DOCUMENT EXTRACT:

[arbitrary string] Re: [mmaswg] Re: [mmaimcal] Dynamic Scheduling

Mark Holdaway mholdawa at tuc.nrao.edu
Wed May 26 12:48:15 EDT 1999


On Dynamic Scheduling:

I found from my simulations of a distribution of observing frequencies
and the phase stability of the site, assuming fast switching phase
calibration, that phase stability was still the limiting factor:
ie,  the times of good phase stability are not particularly correlated
with the times of good opacity, and the integrated sensitivity of the
array over all projects for a distribution of observing frequencies
is optimized by matching the good phase stability conditions to the 
high frequency projects, rather than matching the good opacity conditions
to the high frequency projects.  (The loss in sensitivity by opacity is
obvious; the loss in sensitivity by phase stability is due to faster
switching -- ie, less time on source -- and larger residual phase errors
-- ie, higher decorrelation;  there is an analogous, but different,
sensitivity loss for radiometric phase correction, but I don't think
anyone is in a possition to estimate what that is at this moment.)

GOAL 1: Pull out every line of the listing below that contains the string "operationType". Case counts.

[Stored entries]
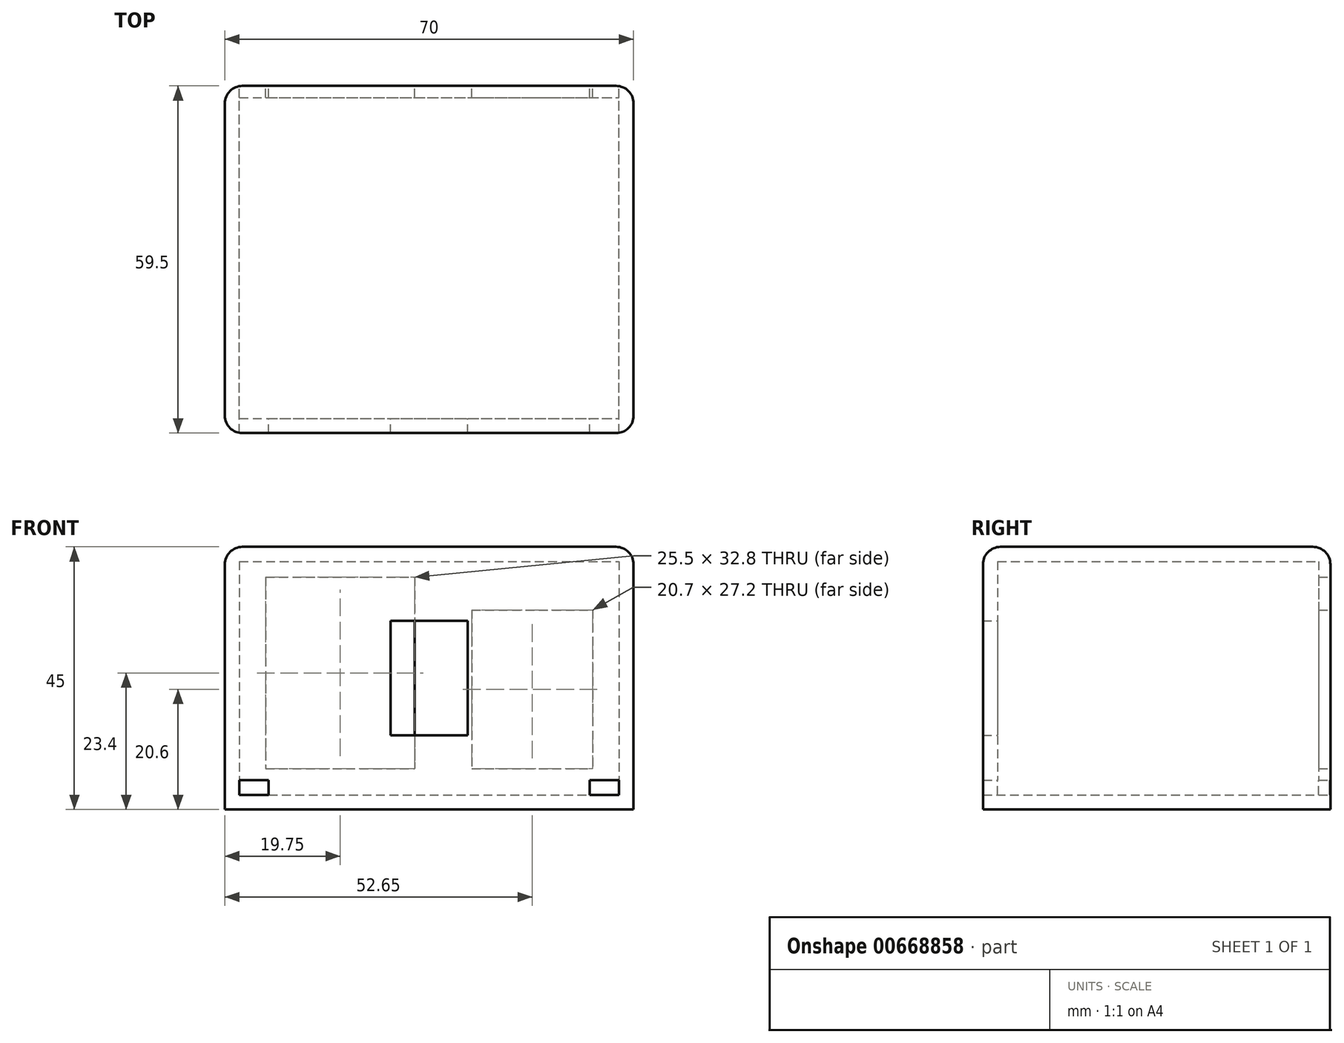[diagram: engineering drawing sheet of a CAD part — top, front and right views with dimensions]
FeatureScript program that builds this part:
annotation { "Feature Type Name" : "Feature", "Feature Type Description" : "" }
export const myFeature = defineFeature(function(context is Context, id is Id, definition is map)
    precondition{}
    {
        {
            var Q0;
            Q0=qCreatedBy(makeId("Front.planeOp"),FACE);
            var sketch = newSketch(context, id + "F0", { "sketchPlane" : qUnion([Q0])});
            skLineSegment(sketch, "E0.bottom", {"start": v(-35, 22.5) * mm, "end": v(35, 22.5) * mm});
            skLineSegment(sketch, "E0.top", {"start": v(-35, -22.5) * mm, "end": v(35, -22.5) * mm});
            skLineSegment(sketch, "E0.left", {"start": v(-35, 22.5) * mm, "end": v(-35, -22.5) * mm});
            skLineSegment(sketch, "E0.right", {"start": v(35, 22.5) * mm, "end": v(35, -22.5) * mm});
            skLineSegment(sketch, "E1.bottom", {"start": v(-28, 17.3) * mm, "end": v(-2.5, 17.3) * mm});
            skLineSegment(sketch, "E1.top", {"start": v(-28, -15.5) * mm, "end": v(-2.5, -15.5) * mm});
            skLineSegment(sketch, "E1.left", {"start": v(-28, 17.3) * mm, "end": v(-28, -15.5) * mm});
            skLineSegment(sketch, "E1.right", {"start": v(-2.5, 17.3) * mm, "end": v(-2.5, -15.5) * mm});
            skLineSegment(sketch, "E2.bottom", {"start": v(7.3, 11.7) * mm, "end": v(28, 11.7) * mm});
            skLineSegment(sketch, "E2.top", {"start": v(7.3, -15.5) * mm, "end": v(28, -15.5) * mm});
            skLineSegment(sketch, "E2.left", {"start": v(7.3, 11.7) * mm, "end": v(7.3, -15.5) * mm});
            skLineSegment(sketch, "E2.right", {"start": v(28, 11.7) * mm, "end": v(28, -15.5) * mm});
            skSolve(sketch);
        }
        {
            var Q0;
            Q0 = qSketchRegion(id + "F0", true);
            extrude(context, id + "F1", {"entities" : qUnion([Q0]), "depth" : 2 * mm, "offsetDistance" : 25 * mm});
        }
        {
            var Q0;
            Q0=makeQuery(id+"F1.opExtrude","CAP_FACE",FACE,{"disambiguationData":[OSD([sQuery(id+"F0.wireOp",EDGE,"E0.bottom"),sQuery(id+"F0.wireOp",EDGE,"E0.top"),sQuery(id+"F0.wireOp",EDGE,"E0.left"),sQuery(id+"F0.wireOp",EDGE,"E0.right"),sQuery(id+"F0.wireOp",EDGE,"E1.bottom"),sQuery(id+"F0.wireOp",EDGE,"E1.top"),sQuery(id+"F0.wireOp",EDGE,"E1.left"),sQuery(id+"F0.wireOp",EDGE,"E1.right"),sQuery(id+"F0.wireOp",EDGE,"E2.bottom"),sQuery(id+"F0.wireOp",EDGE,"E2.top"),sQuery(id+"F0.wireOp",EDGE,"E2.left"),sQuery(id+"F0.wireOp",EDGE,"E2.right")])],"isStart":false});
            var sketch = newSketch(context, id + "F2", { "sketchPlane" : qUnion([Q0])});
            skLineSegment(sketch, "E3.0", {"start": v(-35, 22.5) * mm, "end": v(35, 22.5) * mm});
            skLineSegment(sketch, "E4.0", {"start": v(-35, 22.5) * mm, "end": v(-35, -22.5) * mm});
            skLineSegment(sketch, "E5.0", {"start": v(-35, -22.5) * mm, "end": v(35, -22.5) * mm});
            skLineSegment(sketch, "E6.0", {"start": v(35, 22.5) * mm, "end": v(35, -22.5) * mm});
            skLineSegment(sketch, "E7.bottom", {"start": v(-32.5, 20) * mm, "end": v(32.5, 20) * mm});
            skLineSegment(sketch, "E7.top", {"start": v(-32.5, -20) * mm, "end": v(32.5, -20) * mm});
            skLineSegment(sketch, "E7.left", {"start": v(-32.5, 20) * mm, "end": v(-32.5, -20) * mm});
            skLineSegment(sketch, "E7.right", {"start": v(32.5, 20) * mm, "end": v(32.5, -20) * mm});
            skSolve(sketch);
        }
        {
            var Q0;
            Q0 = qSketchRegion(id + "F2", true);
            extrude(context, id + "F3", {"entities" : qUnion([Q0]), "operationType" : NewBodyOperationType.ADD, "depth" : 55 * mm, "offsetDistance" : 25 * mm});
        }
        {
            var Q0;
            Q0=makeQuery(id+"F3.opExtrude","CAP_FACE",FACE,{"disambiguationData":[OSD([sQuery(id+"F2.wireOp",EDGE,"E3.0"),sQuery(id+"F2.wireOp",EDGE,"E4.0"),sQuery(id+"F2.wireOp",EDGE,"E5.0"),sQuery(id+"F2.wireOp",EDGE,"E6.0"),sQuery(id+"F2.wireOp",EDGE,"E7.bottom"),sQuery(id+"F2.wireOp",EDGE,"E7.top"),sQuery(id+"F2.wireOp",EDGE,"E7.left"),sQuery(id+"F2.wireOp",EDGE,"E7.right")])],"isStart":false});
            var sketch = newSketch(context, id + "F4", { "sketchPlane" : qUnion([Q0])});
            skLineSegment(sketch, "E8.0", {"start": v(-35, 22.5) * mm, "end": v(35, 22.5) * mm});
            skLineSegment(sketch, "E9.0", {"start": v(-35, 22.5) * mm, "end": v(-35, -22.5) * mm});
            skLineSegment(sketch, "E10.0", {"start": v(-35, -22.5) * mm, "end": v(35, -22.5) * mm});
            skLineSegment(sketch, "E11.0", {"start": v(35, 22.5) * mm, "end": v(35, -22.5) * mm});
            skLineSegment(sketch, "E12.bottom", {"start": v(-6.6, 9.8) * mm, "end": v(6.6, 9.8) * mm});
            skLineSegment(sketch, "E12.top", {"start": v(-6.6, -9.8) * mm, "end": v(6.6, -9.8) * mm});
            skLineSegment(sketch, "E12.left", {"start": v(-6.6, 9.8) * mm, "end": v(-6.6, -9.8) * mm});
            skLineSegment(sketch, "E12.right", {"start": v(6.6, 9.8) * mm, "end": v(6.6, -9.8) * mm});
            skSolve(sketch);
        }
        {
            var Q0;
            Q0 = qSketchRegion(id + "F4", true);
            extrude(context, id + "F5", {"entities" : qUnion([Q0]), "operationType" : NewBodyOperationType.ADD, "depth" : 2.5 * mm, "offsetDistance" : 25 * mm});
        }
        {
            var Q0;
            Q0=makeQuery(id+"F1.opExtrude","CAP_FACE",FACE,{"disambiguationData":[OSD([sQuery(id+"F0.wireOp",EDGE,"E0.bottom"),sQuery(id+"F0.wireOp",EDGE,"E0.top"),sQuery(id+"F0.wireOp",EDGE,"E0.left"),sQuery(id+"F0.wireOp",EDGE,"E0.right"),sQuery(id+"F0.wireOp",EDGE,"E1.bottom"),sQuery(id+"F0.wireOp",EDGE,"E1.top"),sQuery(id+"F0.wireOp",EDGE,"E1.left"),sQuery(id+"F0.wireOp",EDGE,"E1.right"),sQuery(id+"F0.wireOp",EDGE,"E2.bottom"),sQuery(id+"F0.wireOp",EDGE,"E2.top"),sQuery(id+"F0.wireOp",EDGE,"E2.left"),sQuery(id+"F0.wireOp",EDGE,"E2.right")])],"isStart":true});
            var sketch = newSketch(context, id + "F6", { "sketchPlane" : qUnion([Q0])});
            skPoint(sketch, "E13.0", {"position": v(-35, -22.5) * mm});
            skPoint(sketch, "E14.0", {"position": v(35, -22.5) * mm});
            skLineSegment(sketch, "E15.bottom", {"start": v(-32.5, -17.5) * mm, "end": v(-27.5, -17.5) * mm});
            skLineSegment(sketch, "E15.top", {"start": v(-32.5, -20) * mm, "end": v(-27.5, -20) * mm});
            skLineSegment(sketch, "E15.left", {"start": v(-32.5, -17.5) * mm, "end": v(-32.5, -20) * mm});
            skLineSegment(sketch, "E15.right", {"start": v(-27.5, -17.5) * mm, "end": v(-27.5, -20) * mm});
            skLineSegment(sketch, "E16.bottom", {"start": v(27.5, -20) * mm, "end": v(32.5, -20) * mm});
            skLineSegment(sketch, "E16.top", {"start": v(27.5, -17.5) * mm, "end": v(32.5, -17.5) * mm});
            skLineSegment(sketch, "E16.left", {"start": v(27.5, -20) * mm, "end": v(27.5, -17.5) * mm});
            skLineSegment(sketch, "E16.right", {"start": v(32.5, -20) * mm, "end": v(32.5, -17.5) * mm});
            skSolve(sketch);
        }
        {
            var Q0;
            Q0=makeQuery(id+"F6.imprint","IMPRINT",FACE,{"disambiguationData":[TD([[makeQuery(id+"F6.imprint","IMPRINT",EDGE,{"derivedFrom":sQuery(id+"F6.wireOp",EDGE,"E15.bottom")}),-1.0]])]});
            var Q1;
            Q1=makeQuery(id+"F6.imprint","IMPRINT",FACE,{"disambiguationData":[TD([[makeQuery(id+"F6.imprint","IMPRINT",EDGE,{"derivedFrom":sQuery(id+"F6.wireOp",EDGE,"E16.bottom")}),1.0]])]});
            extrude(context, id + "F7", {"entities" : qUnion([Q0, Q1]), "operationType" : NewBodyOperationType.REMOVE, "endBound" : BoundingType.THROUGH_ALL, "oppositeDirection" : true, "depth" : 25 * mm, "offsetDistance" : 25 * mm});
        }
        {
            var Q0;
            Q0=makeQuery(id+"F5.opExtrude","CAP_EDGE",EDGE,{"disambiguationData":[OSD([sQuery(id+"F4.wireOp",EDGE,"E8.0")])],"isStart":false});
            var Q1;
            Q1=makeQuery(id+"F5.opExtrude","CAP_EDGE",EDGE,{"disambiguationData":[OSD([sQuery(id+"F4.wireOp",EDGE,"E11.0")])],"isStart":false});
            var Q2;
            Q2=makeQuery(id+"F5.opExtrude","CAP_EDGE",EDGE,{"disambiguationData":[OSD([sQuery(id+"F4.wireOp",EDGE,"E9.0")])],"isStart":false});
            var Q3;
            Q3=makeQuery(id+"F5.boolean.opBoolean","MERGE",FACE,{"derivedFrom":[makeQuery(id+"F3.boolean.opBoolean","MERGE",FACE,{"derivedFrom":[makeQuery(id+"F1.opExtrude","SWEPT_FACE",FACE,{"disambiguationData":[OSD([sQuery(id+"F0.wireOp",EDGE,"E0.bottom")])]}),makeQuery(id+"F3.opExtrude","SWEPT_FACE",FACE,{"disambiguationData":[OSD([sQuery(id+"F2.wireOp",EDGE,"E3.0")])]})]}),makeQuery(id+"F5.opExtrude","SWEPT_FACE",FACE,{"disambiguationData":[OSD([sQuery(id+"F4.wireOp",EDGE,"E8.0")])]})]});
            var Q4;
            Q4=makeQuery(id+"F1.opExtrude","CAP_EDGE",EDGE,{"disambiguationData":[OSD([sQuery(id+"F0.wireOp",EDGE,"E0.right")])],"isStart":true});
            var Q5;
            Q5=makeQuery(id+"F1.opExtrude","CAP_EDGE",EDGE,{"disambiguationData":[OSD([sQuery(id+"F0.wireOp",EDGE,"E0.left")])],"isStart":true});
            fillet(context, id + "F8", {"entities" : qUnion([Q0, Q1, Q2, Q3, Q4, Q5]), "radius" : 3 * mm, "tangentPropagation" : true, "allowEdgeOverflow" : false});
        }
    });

GOAL 2: For the post on dynamic scheduling, decide whether each statement agrees with the text: (a) the simulations assumed fast switching phase calibration; (b) the times of good phase stability are closely correlated with the times of good opacity; (c) integrated sensitivity is optimized by matching the good phase stability conditions to the high frequency projects. Answer yes or no for each, quoting the deciding words.

OUTPUT 1:
            extrude(context, id + "F3", {"entities" : qUnion([Q0]), "operationType" : NewBodyOperationType.ADD, "depth" : 55 * mm, "offsetDistance" : 25 * mm});
            extrude(context, id + "F5", {"entities" : qUnion([Q0]), "operationType" : NewBodyOperationType.ADD, "depth" : 2.5 * mm, "offsetDistance" : 25 * mm});
            extrude(context, id + "F7", {"entities" : qUnion([Q0, Q1]), "operationType" : NewBodyOperationType.REMOVE, "endBound" : BoundingType.THROUGH_ALL, "oppositeDirection" : true, "depth" : 25 * mm, "offsetDistance" : 25 * mm});

OUTPUT 2:
(a) Yes: "assuming fast switching phase calibration"
(b) No: "the times of good phase stability are not particularly correlated with the times of good opacity"
(c) Yes: "is optimized by matching the good phase stability conditions to the high frequency projects"